Judicial review and enterprise law case

R (B) v Cambridge Health Authority [1995] EWCA Civ 43 is a UK judicial review and enterprise law case, concerning health care in the UK.

==Facts==
The parents of a child named Jaymee Bowen claimed that she should receive chemotherapy and a second bone marrow transplant for their 10 year old's acute myeloid leukaemia. Consultants at Addenbrooke's Hospital, Cambridge, and Royal Marsden Hospital in London thought it would not succeed. Treatment in the United States would have been far too expensive. One doctor in Hammersmith would have treated her for £75,000. The doctors believed it would be ineffective and inappropriate.

==Judgment==
===High Court===
Laws J held the doctors should have to "do more than toll the bell of tight resources. They must explain the priorities that have led them to decline to fund the treatment."

===Court of Appeal===
Sir Thomas Bingham MR held, the same day, the Health Authority had acted rationally and fairly and intervention would be misguided.

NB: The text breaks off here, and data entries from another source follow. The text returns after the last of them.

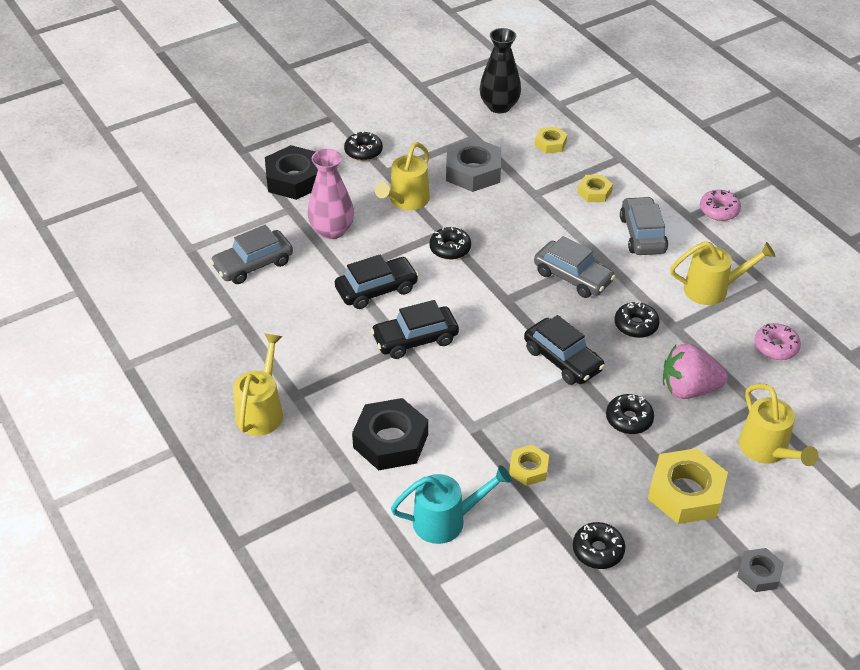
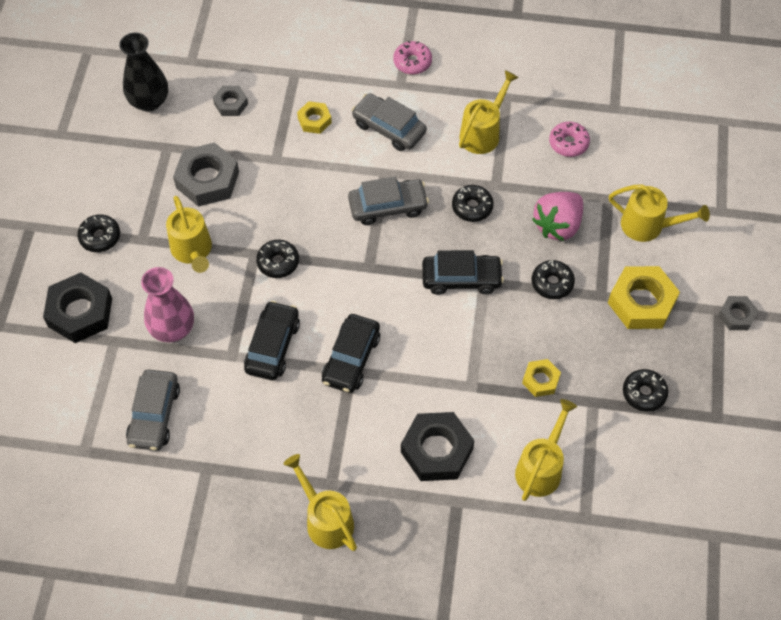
camera: 50 degrees left, 15 degrees up
turquoise watering can [391,465,512,544] -> yellow watering can [515,399,577,501]
yellow nut [535,126,567,154] -> grey nut [213,86,248,116]

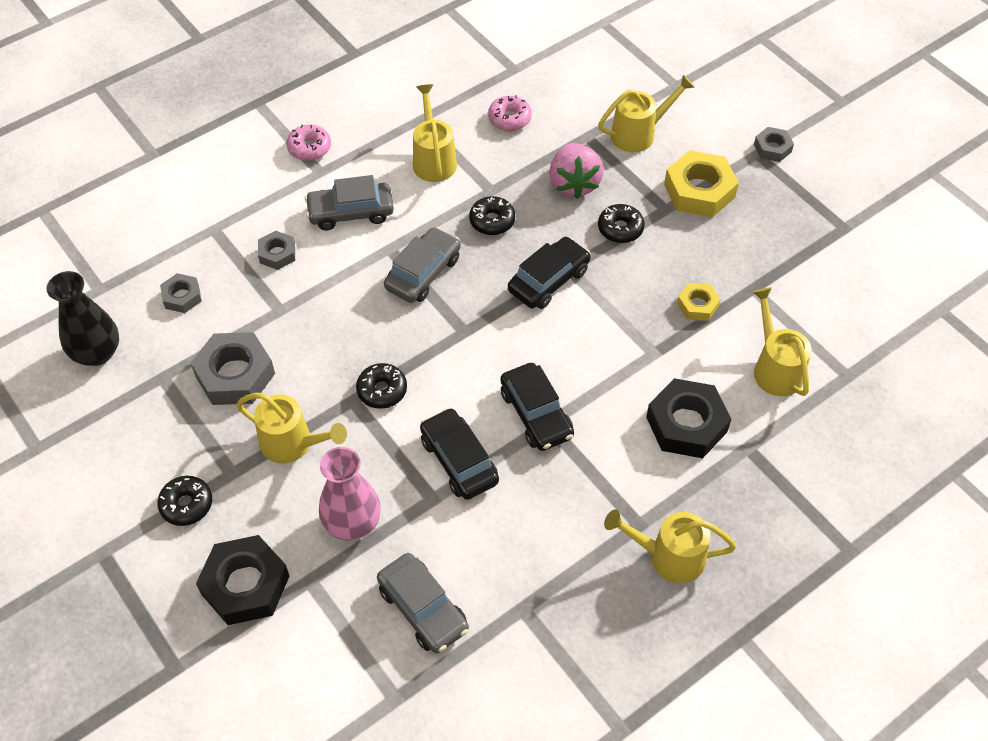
camera: 45 degrees left, 5 degrees down
yellow nut [297,101,332,134] -> grey nut [258,231,295,270]
black donut [623,369,668,412] -> none

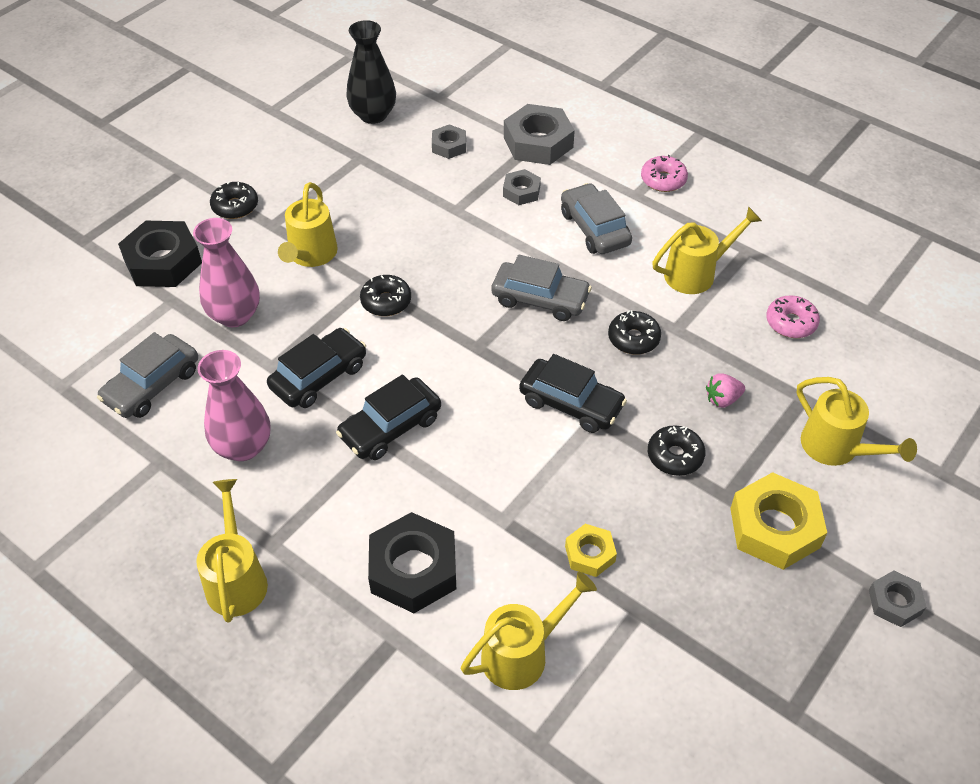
camera: 75 degrees right, 5 degrees down
grey nut [191,332,275,405] -> grey nut moved to [504,104,575,165]
pink strawberry [549,143,604,199] -> pink strawberry [706,373,745,408], size x0.53
none -> pink vase [198,350,270,461]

I have no doubt that in a perfect world any treatment which a patient, or a patient's family, sought would be provided if doctors were willing to give it, no matter how much it cost, particularly when a life was potentially at stake. It would however, in my view, be shutting one's eyes to the real world if the court were to proceed on the basis that we do live in such a world. It is common knowledge that health authorities of all kinds are constantly pressed to make ends meet. They cannot pay their nurses as much as they would like; they cannot provide all the treatments they would like; they cannot purchase all the extremely expensive medical equipment they would like; they cannot carry out all the research they would like; they cannot build all the hospitals and specialist units they would like. Difficult and agonising judgments have to be made as to how a limited budget is best allocated to the maximum advantage of the maximum number of patients. That is not a judgment which the court can make. In my judgment, it is not something that a health authority such as this Authority can be fairly criticised for not advancing before the court.

==Significance==
After the Court of Appeal judgment, The Sun said the child was "Condemned by Bank Balance" and the Daily Mail said the child was "Sentenced to Death". An anonymous private donor paid for treatment. The consultant who had agreed changed tack, did not provide a second bone marrow transplant, and did an experimental treatment called donor lymphocyte infusion. Jaymee died after a few months.

The funeral of Jaymee Bowen was held on 28 May 1996. That evening Channel 4 cancelled its scheduled late-night programmes to enable the TV discussion After Dark to debate the issues of the case, with among others Julian Tudor Hart, Martin Israel and the NHS Director of Public Health who had turned down Jaymee's family when they asked for further treatment.